Unable to walk, he built a cart from his own bed and moved through his community pulled by goats. He taught himself to draw and became an artist. He sold his sketches, portraits, and postcards at the local railway station. His artwork circulated where his body would not. It was his way of surviving in a society that had no place for him except as a curiosity.

Even in life, scientists were obsessed with him. They measured him, speculated about him, and treated his body as a medical puzzle rather than a human being. That obsession did not end when he died.

John William Rogan passed away in 1905 at just thirty-five years old from complications related to his condition.

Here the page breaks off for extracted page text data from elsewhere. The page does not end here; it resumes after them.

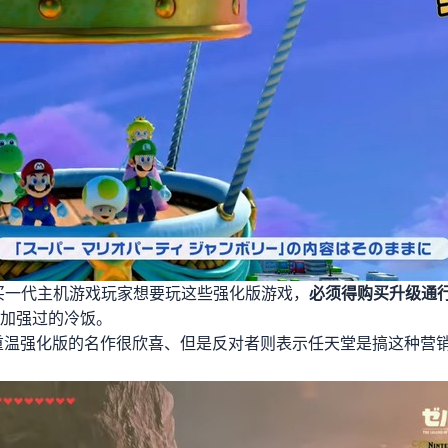
买一代主机游戏玩家
想要玩这些强化版游戏，
必须得购买升级通
统加强过的冷饭。
重温强化版的名作很欣喜、但是反对者则表示任天堂是搞这种营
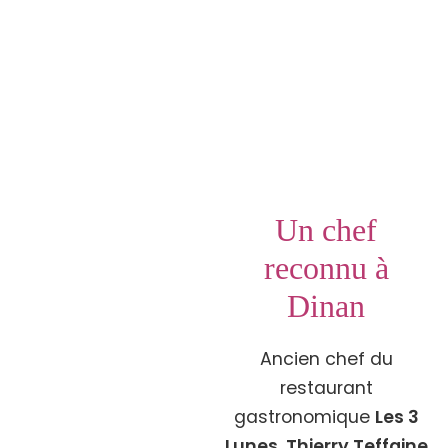
Un chef
reconnu à
Dinan
Ancien chef du
restaurant
gastronomique
Les 3
Lunes
,
Thierry Teffaine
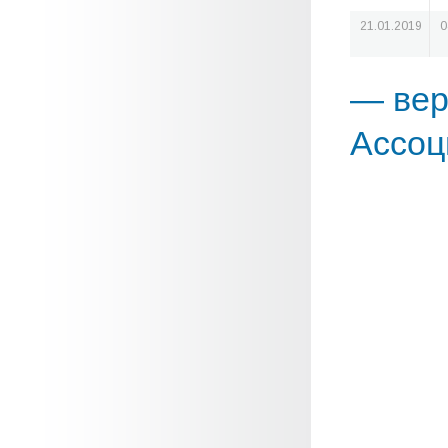
21.01.2019
0
— вер
Ассоц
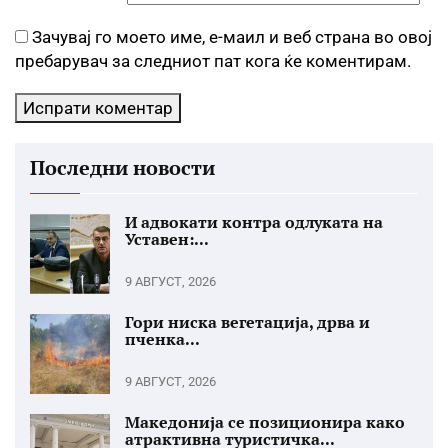
Зачувај го моето име, е-маил и веб страна во овој
пребарувач за следниот пат кога ќе коментирам.
Последни новости
И адвокати контра одлуката на
Уставен:...
9 АВГУСТ, 2026
Гори ниска вегетација, дрва и
пченка...
9 АВГУСТ, 2026
Македонија се позиционира како
атрактивна туристичка...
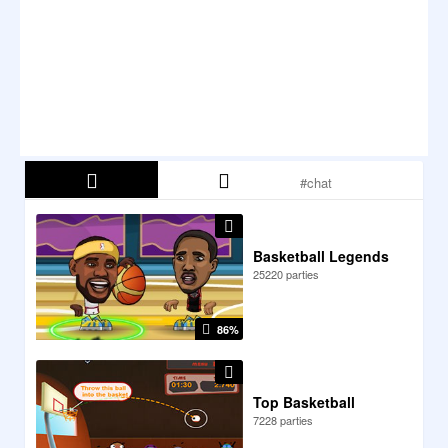
Basketball Legends
25220 parties
86%
Top Basketball
7228 parties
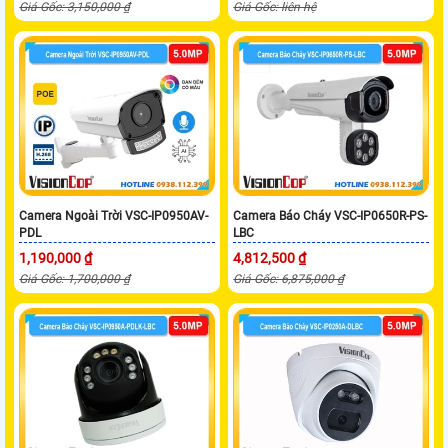
Giá Gốc: 3,150,000 ₫
Giá Gốc: liên hệ
Camera Ngoài Trời VSC-IP0950AV-
Camera Báo Cháy VSC-IP0650R-PS-
PDL
LBC
1,190,000 ₫
4,812,500 ₫
Giá Gốc: 1,700,000 ₫
Giá Gốc: 6,875,000 ₫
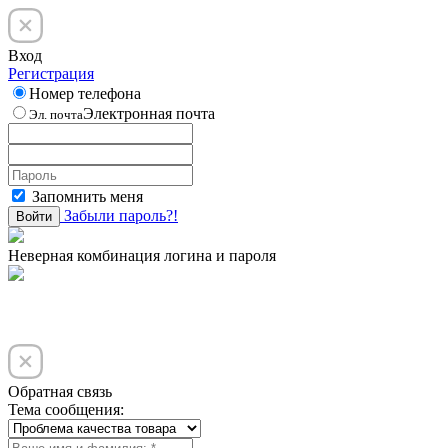
Вход
Регистрация
Номер телефона
Электронная почта
Эл. почта
Запомнить меня
Забыли пароль?!
Войти
Неверная комбинация логина и пароля
Обратная связь
Тема сообщения:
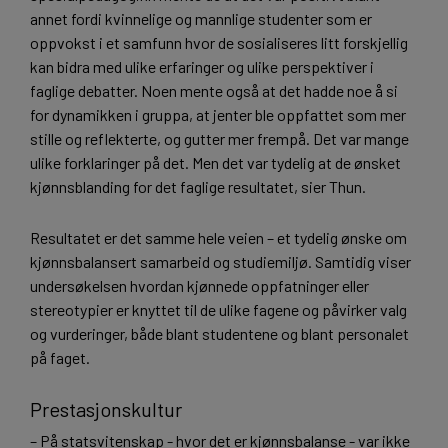
annet fordi kvinnelige og mannlige studenter som er
oppvokst i et samfunn hvor de sosialiseres litt forskjellig
kan bidra med ulike erfaringer og ulike perspektiver i
faglige debatter. Noen mente også at det hadde noe å si
for dynamikken i gruppa, at jenter ble oppfattet som mer
stille og reflekterte, og gutter mer frempå. Det var mange
ulike forklaringer på det. Men det var tydelig at de ønsket
kjønnsblanding for det faglige resultatet, sier Thun.
Resultatet er det samme hele veien – et tydelig ønske om
kjønnsbalansert samarbeid og studiemiljø. Samtidig viser
undersøkelsen hvordan kjønnede oppfatninger eller
stereotypier er knyttet til de ulike fagene og påvirker valg
og vurderinger, både blant studentene og blant personalet
på faget.
Prestasjonskultur
– På statsvitenskap - hvor det er kjønnsbalanse - var ikke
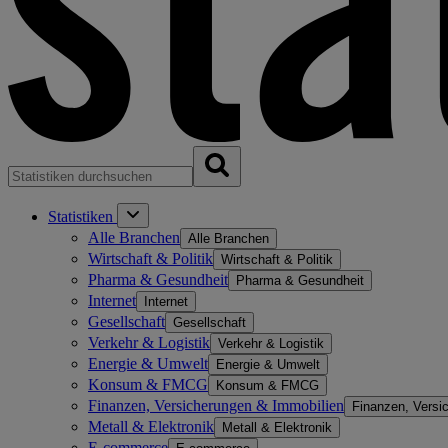
Statistiken
Alle Branchen
Alle Branchen
Wirtschaft & Politik
Wirtschaft & Politik
Pharma & Gesundheit
Pharma & Gesundheit
Internet
Internet
Gesellschaft
Gesellschaft
Verkehr & Logistik
Verkehr & Logistik
Energie & Umwelt
Energie & Umwelt
Konsum & FMCG
Konsum & FMCG
Finanzen, Versicherungen & Immobilien
Finanzen, Versi
Metall & Elektronik
Metall & Elektronik
E-commerce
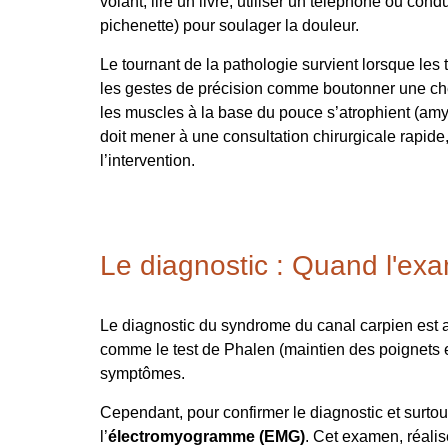
volant, lire un livre, utiliser un téléphone ou co
pichenette) pour soulager la douleur.
Le tournant de la pathologie survient lorsque les 
les gestes de précision comme boutonner une chem
les muscles à la base du pouce s’atrophient (amyo
doit mener à une consultation chirurgicale rapide
l’intervention.
Le diagnostic : Quand l'exa
Le diagnostic du syndrome du canal carpien est av
comme le test de Phalen (maintien des poignets en
symptômes.
Cependant, pour confirmer le diagnostic et surtou
l’
électromyogramme (EMG)
. Cet examen, réalis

His family knew exactly what would come next. In an era when Black bodies were routinely stolen, dissected, and displayed without consent, they took a radical step.

They buried him beneath a layer of concrete.

Not out of shame, but protection.

They did it to stop grave robbers, doctors, and so-called scientists from stealing his remains. They did it to ensure that even in death, Rogan would not be claimed, owned, or violated by institutions that never cared for him while he lived.

Bud Rogan’s story is not just about extraordinary height. It is about boundaries. About a Black man who lived in a time when his body was seen as property and refused to surrender it. It is about choosing self-respect over survival at any cost. About creativity in the face of isolation. About family protecting dignity when the world would not.

He was not a sideshow.
He was not a specimen.
He was not a mistake.

John William “Bud” Rogan was a man who stood taller than history expected him to, even when he could no longer stand at all.

And they had to pour concrete just to let him rest in peace.